WORK INSTRUCTION A: According to the baseball text, who currently holds the Padres record for games played at third base?

Thanks to Yasmani Grandal’s drug suspension, he’ll do that with ease. Thanks to Grandal and prospect Austin Hedges, that’s as far as Hundley will go, as he is 347 games behind Fred Kendall.
Headley, a second-round pick out of the University of Tennessee (Joe Randa, Bubba Trammell, former Padres draftee Todd Helton), ranks third in club history with 464 games at the hot corner. He needs 84 to pass Ken Caminiti and 88 to pass Luis Salazar, the current leader.
Barring a trade or injury, Headley will become the Padres’ all-time leader in games played at third base right around the All-Star break. He would already be there had he not spent his first two years stumbling around left field.
As for Venable, a seventh-rounder out of Princeton (Chris Young, Ross Ohlendorf), right field is by far the franchise’s strongest position. You’ve got two Hall of Famers in Tony Gwynn and Dave Winfield at the top. Brian Giles and Ollie Brown, who were pretty damn good, come next.
Venable needs to play 75 games to overtake Brown at fourth place. Even as part of a mellifluous and delectable platoon with Chris Denorfia, he should have no trouble doing that. Third place? Venable needs 421 to pass Giles, so no.
Aside from the fact that Padres history can be depressing, what does this all mean? Well, it means that–nope, sorry, “Padres history can be depressing” is all I’ve got.

WORK INSTRUCTION B: Tally the lines of the records below that contain the string "chart", treating case as significant, and reply with the number alone.

DATA SUPPLIED:
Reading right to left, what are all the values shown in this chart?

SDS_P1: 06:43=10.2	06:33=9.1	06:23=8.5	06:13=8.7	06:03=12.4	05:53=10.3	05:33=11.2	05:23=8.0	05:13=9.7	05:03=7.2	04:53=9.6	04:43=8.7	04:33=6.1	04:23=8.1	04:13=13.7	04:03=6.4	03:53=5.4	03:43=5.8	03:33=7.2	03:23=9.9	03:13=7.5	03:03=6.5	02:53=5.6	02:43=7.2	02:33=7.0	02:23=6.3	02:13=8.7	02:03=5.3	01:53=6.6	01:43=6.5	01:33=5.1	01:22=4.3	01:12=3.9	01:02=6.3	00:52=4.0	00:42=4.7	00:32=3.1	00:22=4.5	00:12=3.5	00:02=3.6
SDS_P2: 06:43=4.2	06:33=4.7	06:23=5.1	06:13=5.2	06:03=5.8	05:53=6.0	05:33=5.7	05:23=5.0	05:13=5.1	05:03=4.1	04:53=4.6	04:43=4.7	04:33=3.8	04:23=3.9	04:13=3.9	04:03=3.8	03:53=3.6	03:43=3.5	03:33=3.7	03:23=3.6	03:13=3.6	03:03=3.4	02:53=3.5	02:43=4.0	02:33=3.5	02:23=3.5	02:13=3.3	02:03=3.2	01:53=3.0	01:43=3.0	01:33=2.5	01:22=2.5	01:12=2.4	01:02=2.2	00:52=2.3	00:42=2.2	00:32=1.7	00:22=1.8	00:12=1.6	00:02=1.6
==
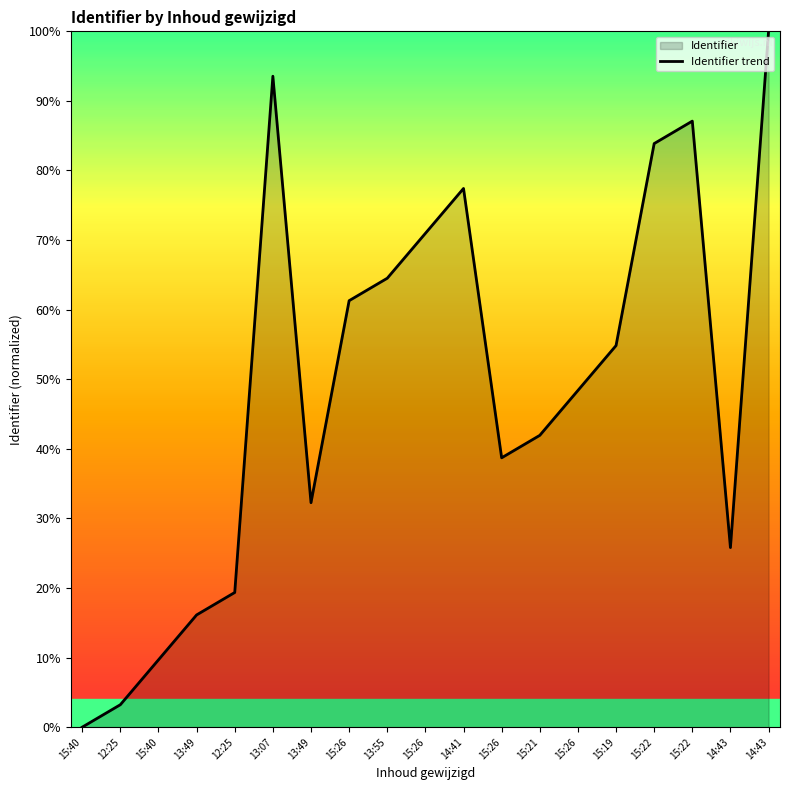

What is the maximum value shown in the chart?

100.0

ANSWER A: Luis Salazar

ANSWER B: 2